--- Begin ---

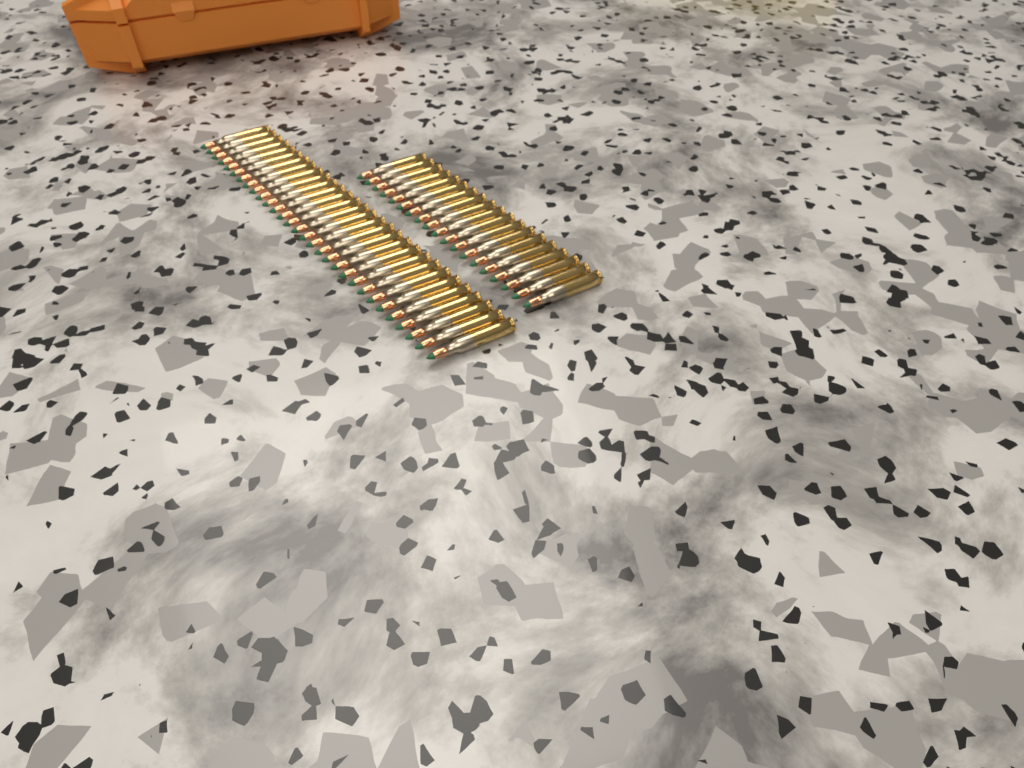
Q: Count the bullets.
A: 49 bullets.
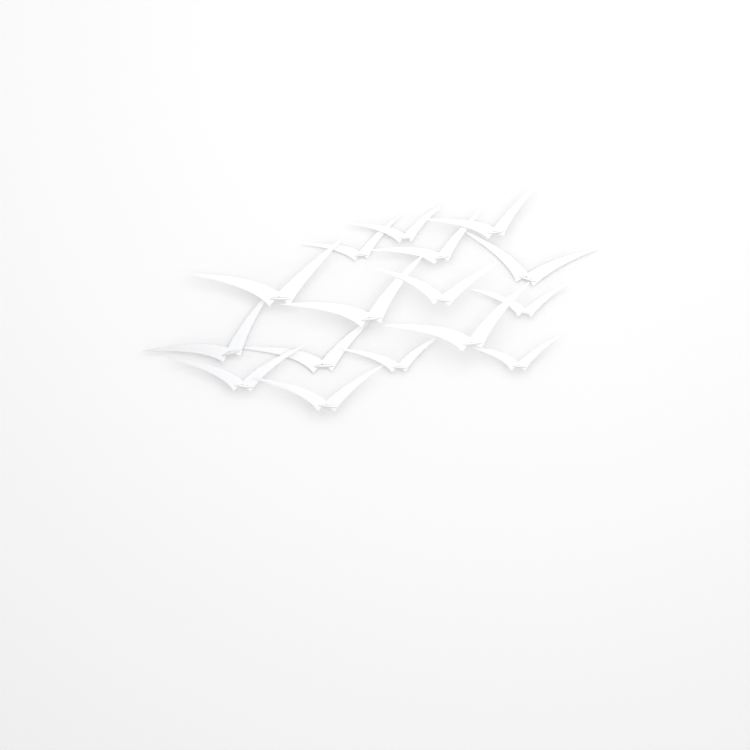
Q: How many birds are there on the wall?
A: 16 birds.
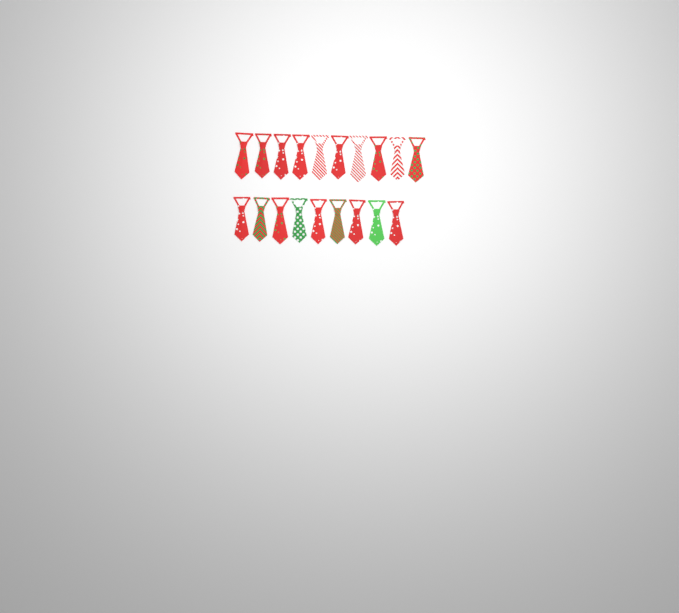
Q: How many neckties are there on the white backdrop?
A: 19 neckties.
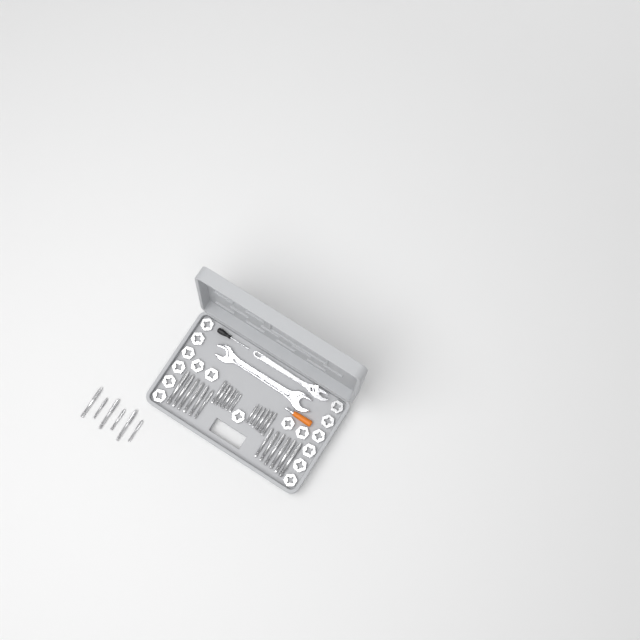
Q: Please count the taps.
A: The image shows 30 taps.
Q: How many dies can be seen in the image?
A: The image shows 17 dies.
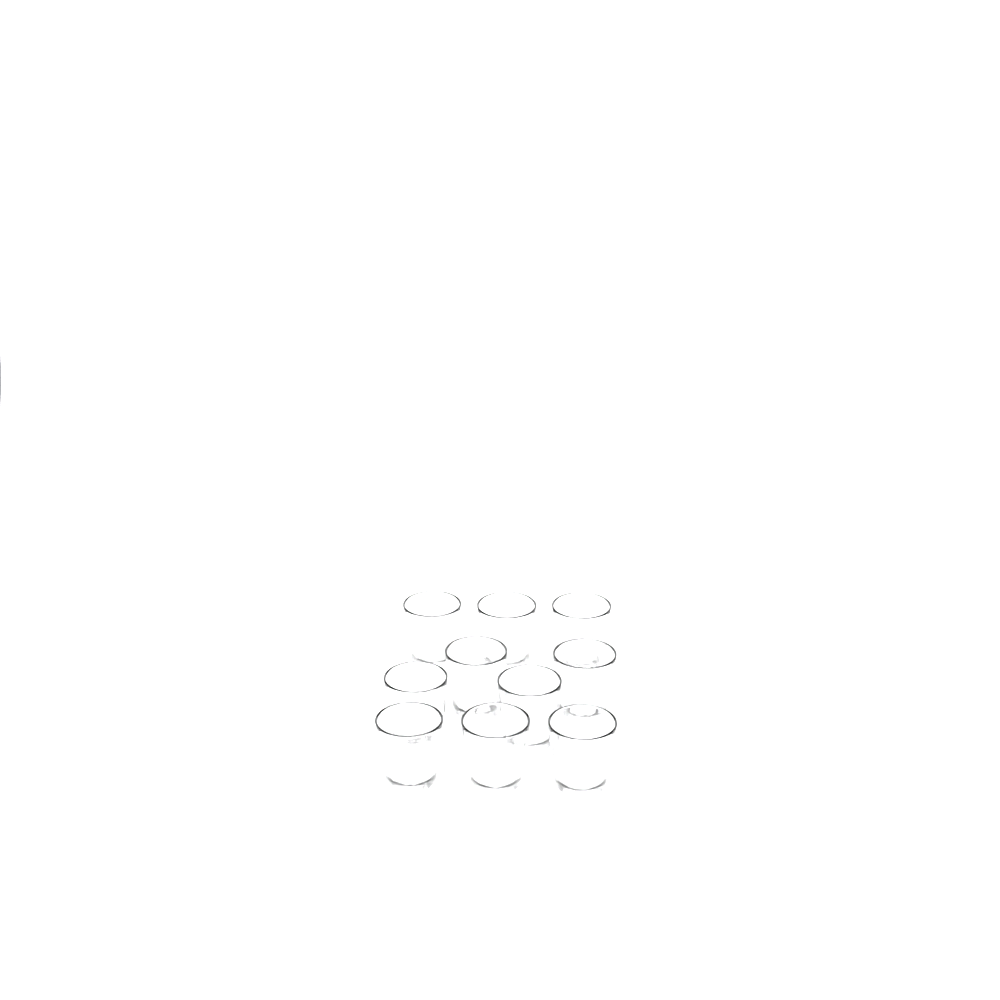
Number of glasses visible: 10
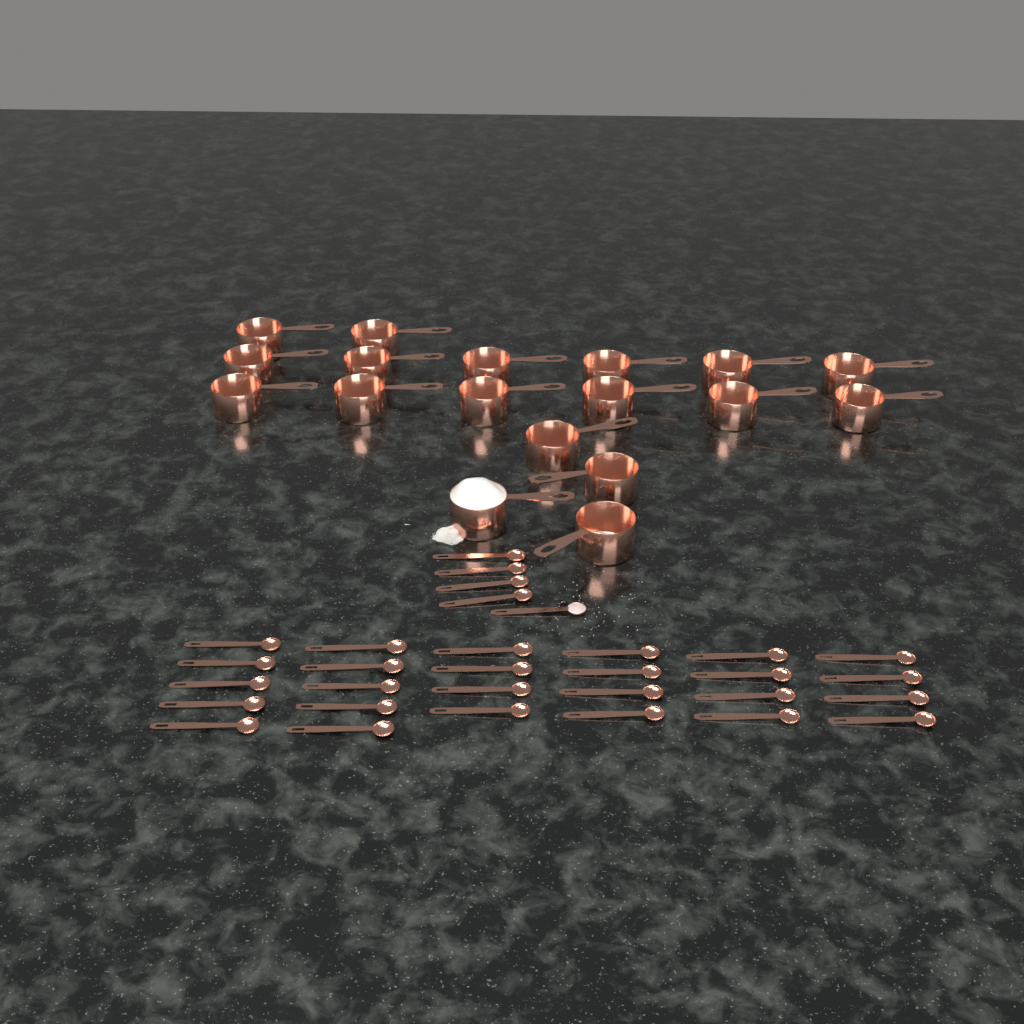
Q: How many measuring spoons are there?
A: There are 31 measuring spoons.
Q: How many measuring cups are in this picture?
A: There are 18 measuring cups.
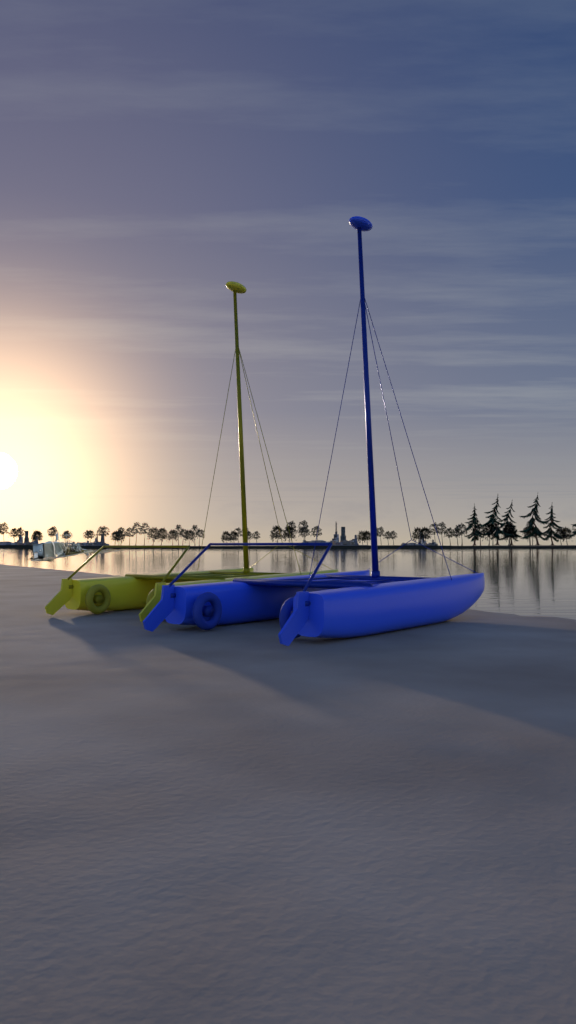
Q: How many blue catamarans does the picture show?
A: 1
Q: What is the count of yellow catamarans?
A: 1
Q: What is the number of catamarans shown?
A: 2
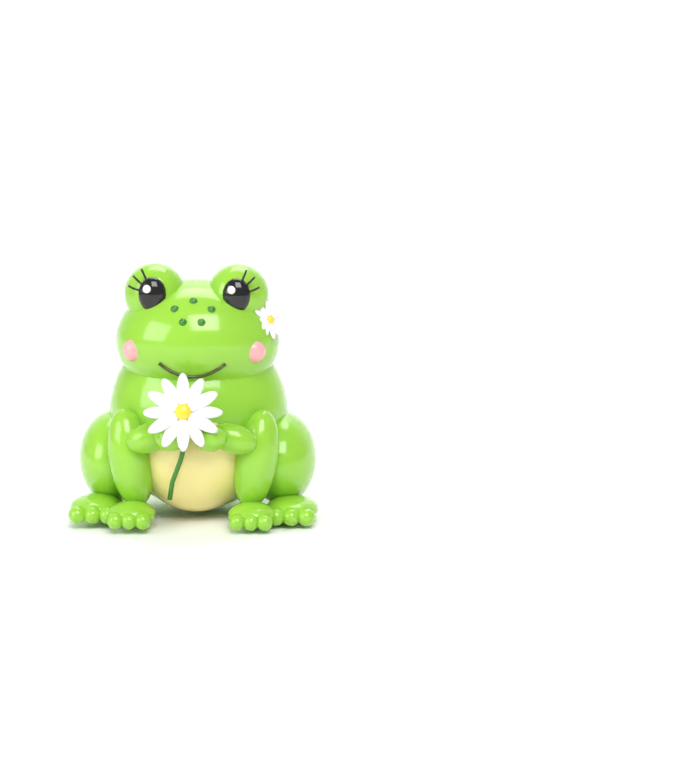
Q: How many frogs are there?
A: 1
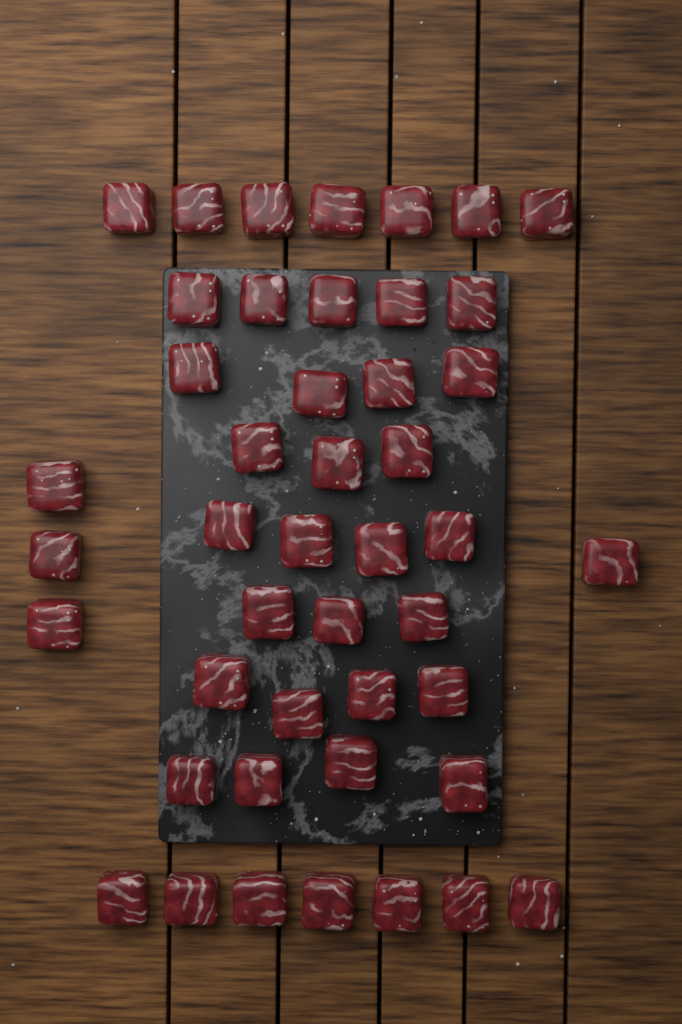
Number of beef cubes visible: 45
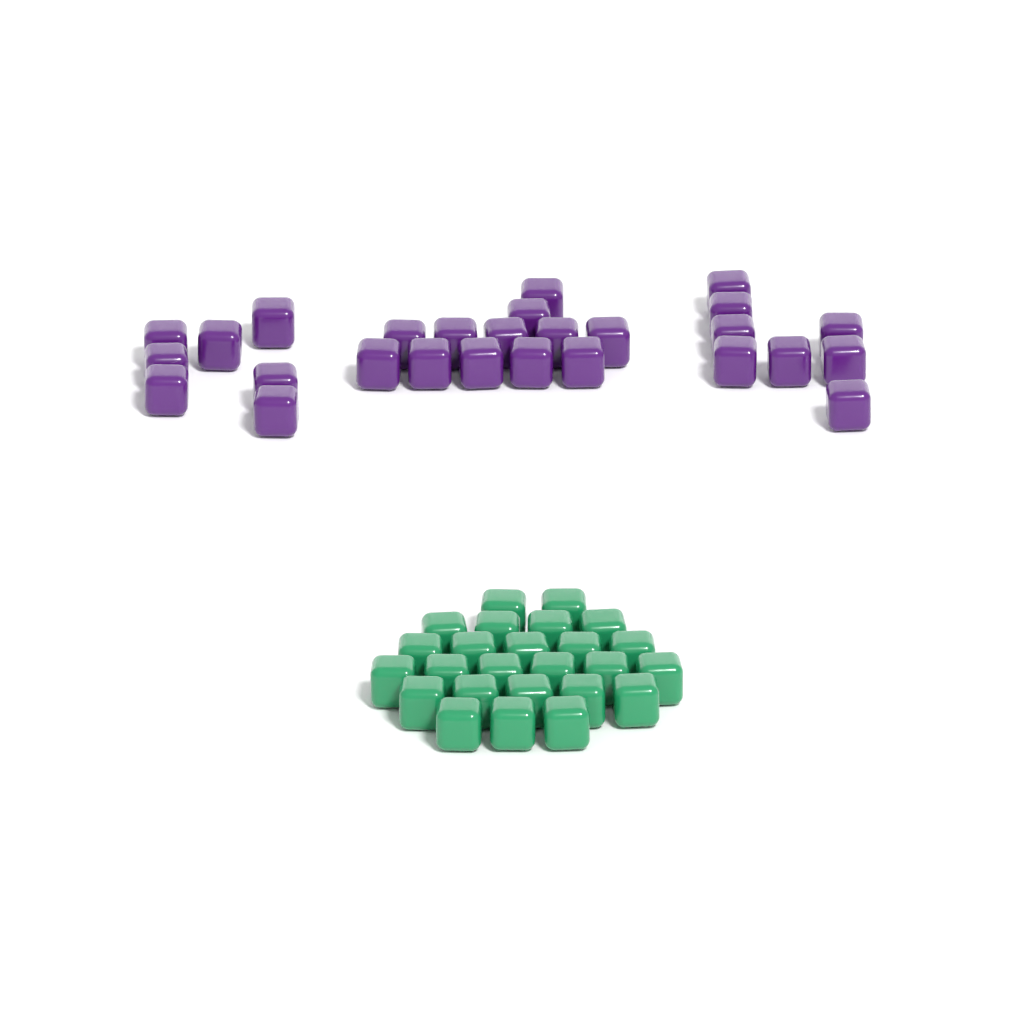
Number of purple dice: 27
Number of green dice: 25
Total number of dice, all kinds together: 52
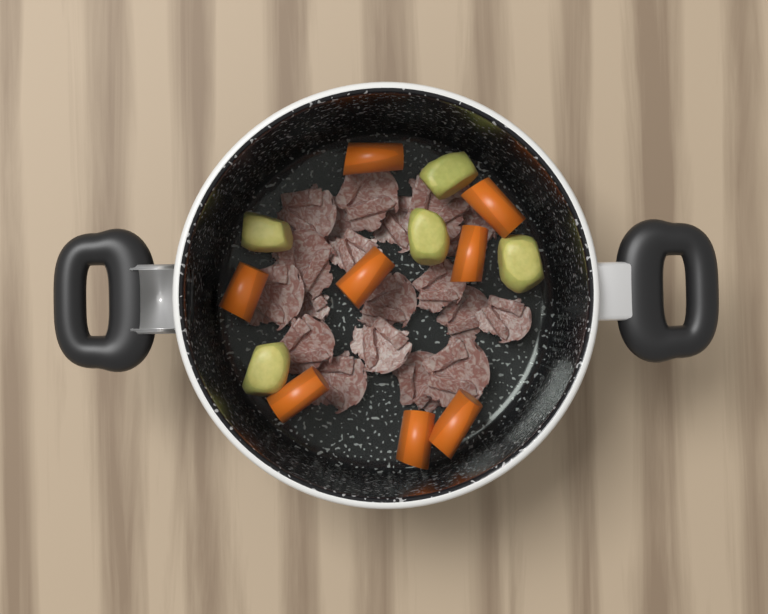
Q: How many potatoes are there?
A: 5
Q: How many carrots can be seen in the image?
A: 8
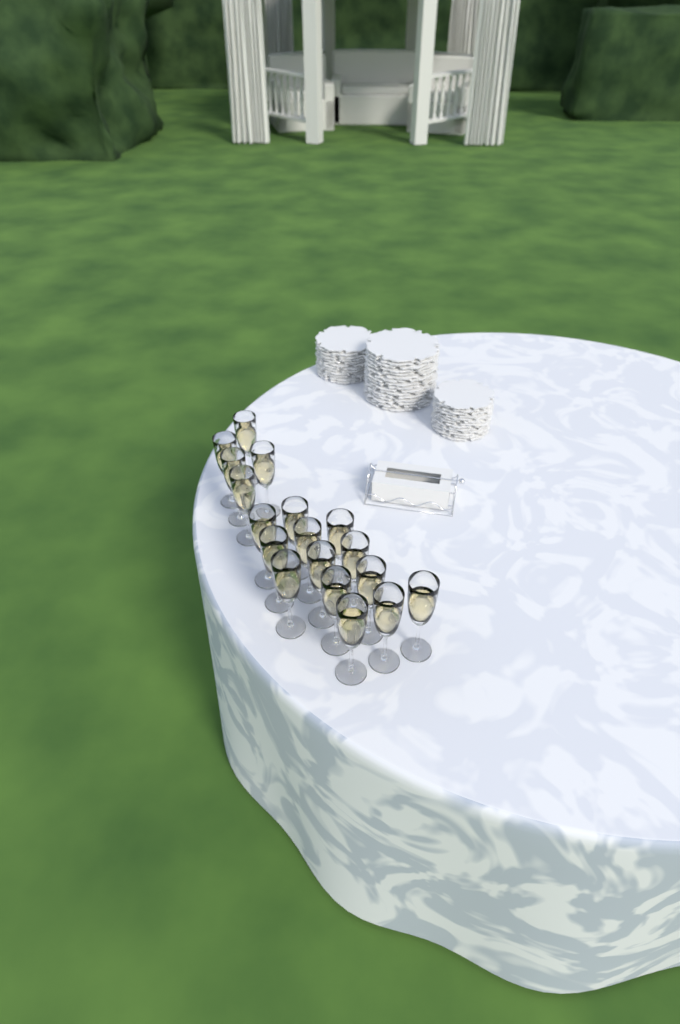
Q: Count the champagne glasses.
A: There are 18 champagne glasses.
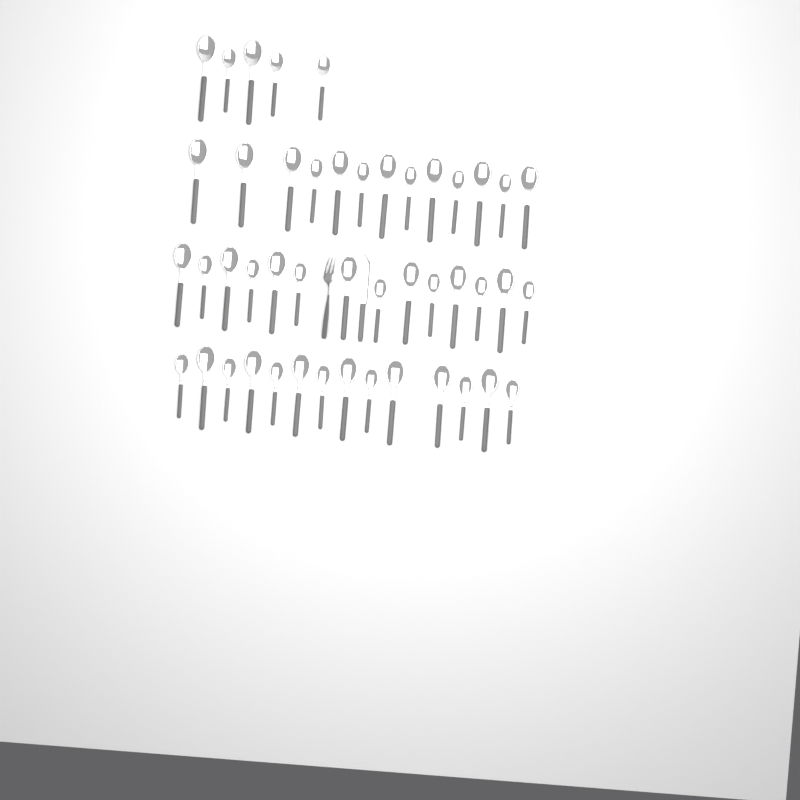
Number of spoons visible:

--- End ---

■ AIM
Pick out every line of the items above that contains the word "dice", treating uppercase and lowercase letters as different.

■ EXERCISE RESULT
Number of purple dice: 27
Number of green dice: 25
Total number of dice, all kinds together: 52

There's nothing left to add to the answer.